TEXTO
──────

Diego Capellotto Reis Cardim, de 16 anos, realizou transplante de fígado há quatro anos. O órgão foi doado pelo pai. “Comemoramos dois aniversários: o dia que meu filho nasceu e o dia que renasceu, com direito a presente e bolo”, conta, emocionada, a mãe, a fisioterapeuta Raquel Camargo Capellotto, que completa: “é de extrema importância a doação de órgãos.”
A empreendedora Ana Cristina Ramos Navarro realizou transplante de córnea há 30 anos do olho esquerdo. Há quatro meses, fez do direito. Ana Cristina ficou na fila do transplante: a primeira vez foram sete anos; a segunda 1 ano e oito meses. Ela terá que refazer o olho esquerdo já que a córnea transplantada tem prazo de validade, em torno de 15 anos. “Sem as minhas novas córneas eu não poderia trabalhar e ver meus filhos crescer”, diz ela.
Dados da Organização Mundial da Saúde (OMS) mostram que o Brasil é o segundo país com maior número de transplantes no mundo, atrás dos EUA. “E 96% dos procedimentos são custeados pelo SUS”, afirma a Dra. Bianca Cassão, médica assistente do ambulatório do Hospital do Rim. “Nos últimos três anos foram de 900 a 1 mil transplantes”, ressalta.
Porém, os números de doações têm caído. “O grande problema é a conscientização da população. Seja porque o familiar do paciente não entende o que é morte encefálica, ou por religião”, diz. Segundo a médica, 36% das famílias entrevistadas nos hospitais negam o processo de doação, porcentagem que se manteve nos últimos quatro anos.
PL pode mudar doações
Atualmente, os órgãos só podem ser doados se a família permitir, mesmo nos casos em que a pessoa enfatizar que quer doá-los. Um projeto em tramitação no Senado pode mudar isso e aumentar o volume de transplantes no país.
O senador Major Olimpio (PSL) propõe revisar a legislação que regulamenta a doação pós-morte, a lei 9.434, de 1997. O PL 3.176/2019 coloca a doação na condição de consentimento presumido. Isso significa que caso a pessoa maior de 16 anos não se manifeste contrária à doação, é considerada doadora.

──────

CONJUNTO DE TAREFAS
(a) De acordo com o texto sobre doação de órgãos, que porcentagem das famílias entrevistadas nos hospitais nega o processo de doação?
(b) Devolva, sem alterações, o trecho do texto sobre doação de órgãos que vai de "Porém, os números" até "últimos quatro anos.".
(c) Dê continuidade ao texto sobre doação de órgãos a partir da última frase apresentada.

Dados de localização espacial
──────

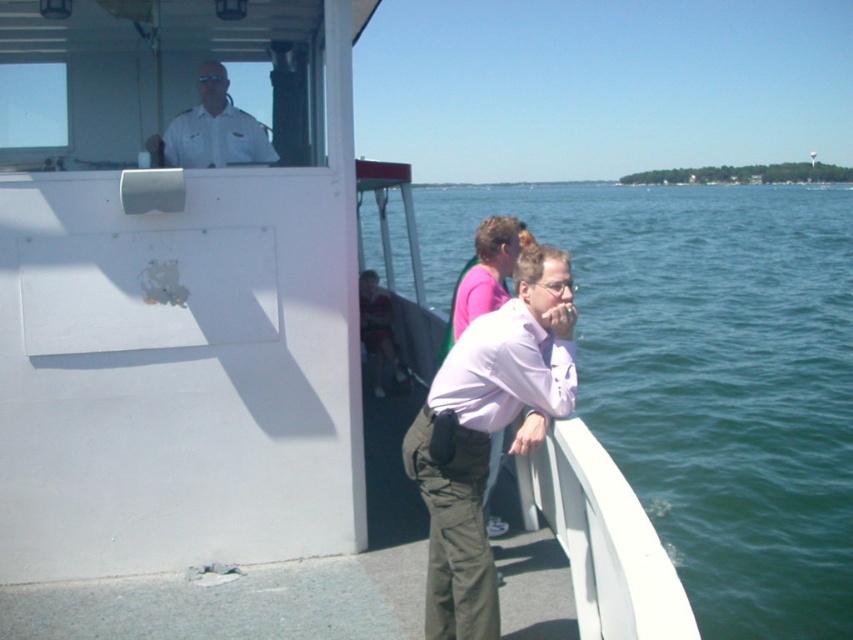
You are on a boat deck and want to know which object is higher between the green water at right and the light purple shirt at center. Can you determine which one is taller?

The green water at right is much taller than the light purple shirt at center.

You are a photographer on the boat and want to capture a wide shot of the scene. Since the green water at right and light purple shirt at center are both in your frame, which one appears wider in the photo?

The green water at right appears wider than the light purple shirt at center because its width surpasses the shirt.

You are a photographer trying to capture the entire scene of the green water at right and the white uniform at upper center in one shot. Which object should you focus on first to ensure both are in frame, considering their sizes?

The green water at right is wider than the white uniform at upper center, so you should focus on the green water at right first to ensure both are in frame.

──────

RESPOSTAS
(a) 36% das famílias entrevistadas nos hospitais.

(b)
Porém, os números de doações têm caído. “O grande problema é a conscientização da população. Seja porque o familiar do paciente não entende o que é morte encefálica, ou por religião”, diz. Segundo a médica, 36% das famílias entrevistadas nos hospitais negam o processo de doação, porcentagem que se manteve nos últimos quatro anos.

(c)
O projeto também quer enquadrar os crimes ligados à remoção de órgãos na Lei de Crimes Hediondos, a 8.072, de 1990.
Fila e mortes
No 1º semestre de 2019, 17.116 pacientes entraram na lista de espera de transplantes, com índice de mortalidade de 1.031. Pedidos de córneas lideram, 9.505, com mortalidade de 28. A mortalidade de quem precisa de um rim foi de 584, apesar do ingresso de 5.563 pessoas na lista de espera. Dados ABTO.Cresce e cai
Transplantes hepático, pulmonar, de rim e de córnea caíram: 3,8%, 16,7%, 0,3% e 4,3%, respectivamente. Os cardíacos e de pâncreas cresceram 11,8% e 14,3%, respectivamente. O de coração cresceu 1,9 pmp de janeiro a junho de 2019 e aproximou-se da meta de 2,1 pmp.
Mais de 35 mil na fila
Os órgãos têm vida útil. Segundo dados de 2019 da ABTO, o Brasil tinha 35.519 de pacientes ativos em lista de espera, em junho de 2019, considerando-se coração, pulmão, rim, fígado, pâncreas, pâncreas/rim e córnea. A maior fila é a do rim (22.007), seguida pela córnea (9.383). O Estado de SP concentra 15.687 em espera.
Dos pacientes pediátricos, 668 crianças esperam por um transplante de rim no Brasil (dados de junho/2019), além de 234 aguardando uma córnea.